== EXTRACTO DE LA PÁGINA ==

Por: Nicolas Lafferriere
Una madre que espera cuatrillizos a los 65 años de edad y que ya tiene 13 hijos y el caso de hijos concebidos con gametos mezclados de dos padres, óvulos donados por una mujer y una mujer gestante, son algunas de las noticias que esta semana nos sorprenden y nos llevan a plantear la necesidad de una reflexión profunda sobre los valores humanos implicados en la procreación.
En efecto, desde hace varios años las técnicas de fecundación artificial han dejado de estar limitadas a los casos de infertilidad o esterilidad y comienzan a regirse por la lógica del puro “deseo reproductivo”. Ello ha permitido ampliar los mercados a los que las técnicas procuran llegar y ha desbordado, en muchos sentidos, los parámetros tradicionales del derecho en materia de transmisión de la vida humana y filiación.

== REGISTROS DE DATOS ==

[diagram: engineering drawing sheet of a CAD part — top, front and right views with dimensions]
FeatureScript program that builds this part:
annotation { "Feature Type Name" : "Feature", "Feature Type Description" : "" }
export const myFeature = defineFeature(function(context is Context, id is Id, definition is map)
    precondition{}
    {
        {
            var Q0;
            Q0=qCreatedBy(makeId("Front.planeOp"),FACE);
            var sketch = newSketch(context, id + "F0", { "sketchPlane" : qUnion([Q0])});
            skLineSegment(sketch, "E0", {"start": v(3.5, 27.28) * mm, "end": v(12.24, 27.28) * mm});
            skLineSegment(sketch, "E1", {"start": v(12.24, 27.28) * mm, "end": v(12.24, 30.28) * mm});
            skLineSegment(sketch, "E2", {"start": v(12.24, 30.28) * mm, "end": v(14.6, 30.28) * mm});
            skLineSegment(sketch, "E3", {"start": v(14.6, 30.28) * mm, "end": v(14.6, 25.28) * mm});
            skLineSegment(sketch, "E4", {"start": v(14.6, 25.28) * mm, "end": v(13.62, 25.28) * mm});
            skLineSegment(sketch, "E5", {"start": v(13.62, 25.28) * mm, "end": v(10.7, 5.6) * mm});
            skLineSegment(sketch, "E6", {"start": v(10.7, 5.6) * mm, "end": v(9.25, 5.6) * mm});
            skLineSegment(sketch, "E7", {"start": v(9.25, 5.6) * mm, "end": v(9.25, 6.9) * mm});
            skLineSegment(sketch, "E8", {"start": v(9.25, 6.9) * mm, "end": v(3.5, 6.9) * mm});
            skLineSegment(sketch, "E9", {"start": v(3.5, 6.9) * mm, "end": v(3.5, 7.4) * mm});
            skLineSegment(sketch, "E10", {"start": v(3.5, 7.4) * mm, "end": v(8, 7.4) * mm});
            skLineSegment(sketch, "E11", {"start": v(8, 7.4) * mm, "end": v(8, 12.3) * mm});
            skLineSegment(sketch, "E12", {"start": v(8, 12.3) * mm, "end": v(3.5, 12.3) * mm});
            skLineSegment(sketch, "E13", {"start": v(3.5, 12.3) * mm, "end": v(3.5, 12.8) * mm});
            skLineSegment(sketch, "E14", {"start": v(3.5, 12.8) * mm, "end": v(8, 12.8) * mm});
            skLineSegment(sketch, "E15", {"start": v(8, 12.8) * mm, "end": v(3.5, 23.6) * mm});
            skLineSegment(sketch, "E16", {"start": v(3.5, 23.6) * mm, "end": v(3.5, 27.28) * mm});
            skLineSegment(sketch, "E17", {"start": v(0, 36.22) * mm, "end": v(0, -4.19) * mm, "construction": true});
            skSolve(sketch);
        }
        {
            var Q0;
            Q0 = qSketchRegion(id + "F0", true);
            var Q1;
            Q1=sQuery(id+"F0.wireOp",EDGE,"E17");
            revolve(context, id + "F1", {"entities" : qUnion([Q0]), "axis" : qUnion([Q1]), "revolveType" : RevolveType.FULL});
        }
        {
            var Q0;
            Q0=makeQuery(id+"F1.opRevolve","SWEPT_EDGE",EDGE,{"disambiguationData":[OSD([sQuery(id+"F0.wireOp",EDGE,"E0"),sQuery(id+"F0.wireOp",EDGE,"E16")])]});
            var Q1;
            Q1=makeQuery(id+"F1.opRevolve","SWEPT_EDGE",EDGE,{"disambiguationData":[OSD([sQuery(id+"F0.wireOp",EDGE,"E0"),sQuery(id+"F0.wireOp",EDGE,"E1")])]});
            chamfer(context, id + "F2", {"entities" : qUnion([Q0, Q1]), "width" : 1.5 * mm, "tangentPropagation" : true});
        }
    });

== COMPLETA LO SIGUIENTE ==
• 1. En el texto sobre la procreación, ¿a qué edad espera cuatrillizos la madre mencionada?
• 2. Transcribe literalmente el pasaje del texto sobre la procreación que empieza en las palabras "Por: Nicolas Lafferriere" y termina tras las palabras "en la procreación.".

== RESPUESTAS PROPORCIONADAS ==
• 1. A los 65 años.

• 2.
Por: Nicolas Lafferriere
Una madre que espera cuatrillizos a los 65 años de edad y que ya tiene 13 hijos y el caso de hijos concebidos con gametos mezclados de dos padres, óvulos donados por una mujer y una mujer gestante, son algunas de las noticias que esta semana nos sorprenden y nos llevan a plantear la necesidad de una reflexión profunda sobre los valores humanos implicados en la procreación.